## PROBLEM SET:
A – List every new column that the DineSafe Toronto feature engineering notebook adds to the data.
B – Please rewrite the DineSafe Toronto feature engineering notebook starting with "# DineSafe Toronto: Feature" and going on through "infractions? (binary flags)", putting "restaurants" wherever "establishments" appears.
C – Write the next part of the DineSafe Toronto feature engineering notebook, picking up after its final line.

## SELECTED EXCERPT:

------------------------------------------------------------------------

# DineSafe Toronto: Feature Engineering

This notebook creates new columns or aggregations that'll help answer deeper questions:
- Which establishments are higher risk? (risk scores)
- Do some establishments repeatedly violate safety codes? 
- Which establishments have crucial infractions? (binary flags)
- How do violations vary over time, geography, and establishment type?

## Load the latest raw DineSafe CSV Data

In [1]:
import pandas as pd
from pathlib import Path

PROJECT_ROOT = Path.cwd().parent
PROCESSED_DIR = PROJECT_ROOT / "data" / "processed"

csv_files = list(PROCESSED_DIR.glob("dinesafe_*.csv"))

if not csv_files:
    raise FileNotFoundError(f"No processed DineSave CSV files found in {[PROCESSED_DIR.resolve()]}")

latest_file = max(csv_files, key=lambda f: f.stat().st_mtime)

print(f"Loading {latest_file.name}")
df = pd.read_csv(latest_file)

Loading dinesafe_20250801_153854.csv


In [2]:
# Convert types
df['Inspection Date'] = pd.to_datetime(df['Inspection Date'])
df['Inspection ID'] = df['Inspection ID'].astype('Int64')

## Create Time-Based Features

In [3]:
df["Inspection Month"] = pd.to_datetime(df["Inspection Date"]).dt.month

In [4]:
df["Inspection Year"] = pd.to_datetime(df["Inspection Date"]).dt.year

In [15]:
df[['Inspection Date', 'Inspection Month', 'Inspection Year']].head(5)

Unnamed: 0,Inspection Date,Inspection Month,Inspection Year
0,2023-03-07,3.0,2023.0
1,2023-03-07,3.0,2023.0
2,2023-08-25,8.0,2023.0
3,2022-08-10,8.0,2022.0
4,2022-08-10,8.0,2022.0


## Create Flagging Features

In [6]:
df["has_infraction"] = df["Infraction Details"].notna()

------------------------------------------------------------------------

## RECORDS PROVIDED:
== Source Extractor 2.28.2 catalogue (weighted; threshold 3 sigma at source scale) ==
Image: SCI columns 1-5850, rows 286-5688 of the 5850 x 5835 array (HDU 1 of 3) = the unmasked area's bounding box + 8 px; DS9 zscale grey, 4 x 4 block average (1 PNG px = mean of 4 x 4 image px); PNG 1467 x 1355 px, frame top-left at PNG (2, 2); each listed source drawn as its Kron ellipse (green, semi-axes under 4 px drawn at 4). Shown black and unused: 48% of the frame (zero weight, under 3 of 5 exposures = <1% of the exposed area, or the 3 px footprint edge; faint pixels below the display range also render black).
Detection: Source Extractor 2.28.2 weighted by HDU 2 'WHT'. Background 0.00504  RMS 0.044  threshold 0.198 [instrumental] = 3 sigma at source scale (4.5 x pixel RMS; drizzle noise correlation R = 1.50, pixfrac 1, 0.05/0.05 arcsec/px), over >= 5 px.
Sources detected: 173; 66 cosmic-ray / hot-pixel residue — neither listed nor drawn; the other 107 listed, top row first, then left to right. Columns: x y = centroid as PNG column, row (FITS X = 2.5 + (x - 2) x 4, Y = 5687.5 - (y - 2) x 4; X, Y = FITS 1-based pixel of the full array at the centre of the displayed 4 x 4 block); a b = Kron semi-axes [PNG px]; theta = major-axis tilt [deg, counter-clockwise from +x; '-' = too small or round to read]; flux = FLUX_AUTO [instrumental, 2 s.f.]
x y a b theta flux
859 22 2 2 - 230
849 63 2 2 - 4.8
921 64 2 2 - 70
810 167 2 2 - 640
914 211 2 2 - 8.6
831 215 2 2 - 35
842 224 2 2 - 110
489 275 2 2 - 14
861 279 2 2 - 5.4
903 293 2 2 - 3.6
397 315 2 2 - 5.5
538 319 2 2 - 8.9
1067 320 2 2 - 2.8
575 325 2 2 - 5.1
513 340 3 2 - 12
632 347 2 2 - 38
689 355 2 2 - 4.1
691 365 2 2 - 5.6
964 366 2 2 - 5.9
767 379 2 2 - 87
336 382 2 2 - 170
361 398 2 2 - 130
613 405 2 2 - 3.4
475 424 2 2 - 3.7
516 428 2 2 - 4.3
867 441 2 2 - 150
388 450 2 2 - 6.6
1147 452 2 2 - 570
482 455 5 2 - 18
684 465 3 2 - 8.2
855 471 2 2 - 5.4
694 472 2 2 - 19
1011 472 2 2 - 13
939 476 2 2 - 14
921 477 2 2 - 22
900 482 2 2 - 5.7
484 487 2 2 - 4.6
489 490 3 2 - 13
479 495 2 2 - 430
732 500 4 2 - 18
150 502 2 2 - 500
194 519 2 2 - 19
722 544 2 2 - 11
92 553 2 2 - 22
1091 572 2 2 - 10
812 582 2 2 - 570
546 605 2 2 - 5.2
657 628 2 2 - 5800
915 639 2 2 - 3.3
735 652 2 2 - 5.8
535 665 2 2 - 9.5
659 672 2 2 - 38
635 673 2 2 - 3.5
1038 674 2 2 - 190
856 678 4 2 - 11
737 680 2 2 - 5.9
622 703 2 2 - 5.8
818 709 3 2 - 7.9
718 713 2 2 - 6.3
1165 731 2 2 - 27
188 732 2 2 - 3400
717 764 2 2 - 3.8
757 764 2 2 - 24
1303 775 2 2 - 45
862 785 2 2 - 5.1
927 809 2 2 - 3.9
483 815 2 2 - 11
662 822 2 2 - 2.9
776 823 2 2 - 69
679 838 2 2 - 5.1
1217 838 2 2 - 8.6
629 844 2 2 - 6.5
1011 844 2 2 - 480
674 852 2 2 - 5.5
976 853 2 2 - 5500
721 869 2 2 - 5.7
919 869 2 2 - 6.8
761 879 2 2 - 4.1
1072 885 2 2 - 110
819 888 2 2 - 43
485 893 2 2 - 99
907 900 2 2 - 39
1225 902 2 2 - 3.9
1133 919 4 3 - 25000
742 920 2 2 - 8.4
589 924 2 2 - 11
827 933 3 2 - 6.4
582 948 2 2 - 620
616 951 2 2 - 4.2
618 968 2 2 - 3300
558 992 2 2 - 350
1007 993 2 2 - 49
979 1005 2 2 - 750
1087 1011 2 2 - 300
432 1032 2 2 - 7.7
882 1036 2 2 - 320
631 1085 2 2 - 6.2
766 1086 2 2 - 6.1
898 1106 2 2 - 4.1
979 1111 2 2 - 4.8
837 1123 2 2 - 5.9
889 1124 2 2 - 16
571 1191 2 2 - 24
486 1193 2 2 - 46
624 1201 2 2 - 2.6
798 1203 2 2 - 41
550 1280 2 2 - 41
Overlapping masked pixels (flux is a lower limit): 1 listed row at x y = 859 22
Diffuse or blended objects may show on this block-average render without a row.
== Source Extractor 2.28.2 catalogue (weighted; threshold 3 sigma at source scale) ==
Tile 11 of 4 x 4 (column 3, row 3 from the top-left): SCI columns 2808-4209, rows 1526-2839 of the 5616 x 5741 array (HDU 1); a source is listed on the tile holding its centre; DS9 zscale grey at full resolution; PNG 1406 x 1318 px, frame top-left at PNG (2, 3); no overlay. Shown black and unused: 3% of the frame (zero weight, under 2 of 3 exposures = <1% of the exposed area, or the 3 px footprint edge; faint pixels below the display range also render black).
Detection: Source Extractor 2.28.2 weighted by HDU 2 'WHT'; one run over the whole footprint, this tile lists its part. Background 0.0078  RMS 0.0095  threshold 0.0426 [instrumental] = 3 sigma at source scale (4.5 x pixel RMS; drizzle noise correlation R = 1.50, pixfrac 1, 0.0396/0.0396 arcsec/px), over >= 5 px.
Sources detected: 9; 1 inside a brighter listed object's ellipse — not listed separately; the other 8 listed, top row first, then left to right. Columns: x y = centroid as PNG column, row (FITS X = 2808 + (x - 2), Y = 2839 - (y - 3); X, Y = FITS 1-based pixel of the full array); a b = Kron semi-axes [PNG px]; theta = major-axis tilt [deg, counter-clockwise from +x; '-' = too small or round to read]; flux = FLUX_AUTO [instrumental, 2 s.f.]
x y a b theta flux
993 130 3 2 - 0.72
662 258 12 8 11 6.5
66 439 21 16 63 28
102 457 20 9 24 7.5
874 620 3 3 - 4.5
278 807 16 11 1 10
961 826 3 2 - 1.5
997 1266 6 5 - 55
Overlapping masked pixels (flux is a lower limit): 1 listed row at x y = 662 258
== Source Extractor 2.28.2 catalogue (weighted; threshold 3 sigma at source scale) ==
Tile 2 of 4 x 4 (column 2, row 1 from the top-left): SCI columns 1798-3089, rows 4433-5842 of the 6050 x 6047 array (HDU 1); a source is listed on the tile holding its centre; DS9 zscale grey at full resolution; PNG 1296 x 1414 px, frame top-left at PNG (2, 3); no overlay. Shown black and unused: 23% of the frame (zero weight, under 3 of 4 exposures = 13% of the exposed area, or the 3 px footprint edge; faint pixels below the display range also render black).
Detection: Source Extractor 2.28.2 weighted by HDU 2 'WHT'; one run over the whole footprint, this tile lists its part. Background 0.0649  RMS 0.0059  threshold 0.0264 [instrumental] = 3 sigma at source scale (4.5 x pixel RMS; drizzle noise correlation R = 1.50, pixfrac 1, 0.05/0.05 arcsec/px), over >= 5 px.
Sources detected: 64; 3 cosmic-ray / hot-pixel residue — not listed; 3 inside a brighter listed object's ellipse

------------------------------------------------------------------------

## FINAL RESULTS:
A –
- Inspection Month
- Inspection Year
- has_infraction

B –
# DineSafe Toronto: Feature Engineering

This notebook creates new columns or aggregations that'll help answer deeper questions:
- Which restaurants are higher risk? (risk scores)
- Do some restaurants repeatedly violate safety codes? 
- Which restaurants have crucial infractions? (binary flags)

C –
In [16]:
df["is_crucial"] = df["Severity"].eq("C - Crucial")

In [17]:
df["is_serious"] = df["Severity"].isin(["C - Crucial", "S - Serious"])

In [18]:
df["has_action_taken"] = df["Action"].notna()

In [22]:
df["was_fined"] = df["Amount Fined"] > 0

In [28]:
df[["Infraction Details", "has_infraction", "Severity", "is_crucial", "is_serious", "Action"]].head(5)

Unnamed: 0,Infraction Details,has_infraction,Severity,is_crucial,is_serious,Action
0,FOOD PREMISE NOT MAINTAINED WITH CLEAN FLOORS ...,True,M - Minor,False,False,Notice to Comply
1,Operate food premise - equipment not arranged ...,True,M - Minor,False,False,Notice to Comply
2,,False,,False,False,
3,Fail to protect against entry of pests - Sec. ...,True,M - Minor,False,False,Notice to Comply
4,Store potentially hazardous foods at internal ...,True,C - Crucial,True,True,Notice to Comply


In [27]:
null_rows = df[df['Amount Fined'].isna()].head(2)
notnull_rows = df[df['Amount Fined'].notna()].head(2)
combined = pd.concat([null_rows, notnull_rows])
combined[['Amount Fined', 'was_fined']]

Unnamed: 0,Amount Fined,was_fined
0,,False
1,,False
1041,875.0,True
1636,1567.5,True


In [30]:
df["total_inspections"] = df.groupby("Establishment ID")["Inspection ID"].transform("count")

In [29]:
df["infraction_count"] = df.groupby("Establishment ID")["has_infraction"].transform("sum")

In [31]:
df["infraction_rate"] = df["infraction_count"] / df["total_inspections"]

In [35]:
# Group by 'Establishment ID' and show only the specified columns
df.groupby("Establishment ID")[["total_inspections", "infraction_count", "infraction_rate"]].head(5)

Unnamed: 0,total_inspections,infraction_count,infraction_rate
0,7,5,0.714286
1,7,5,0.714286
2,7,5,0.714286
3,37,36,0.972973
4,37,36,0.972973
...,...,...,...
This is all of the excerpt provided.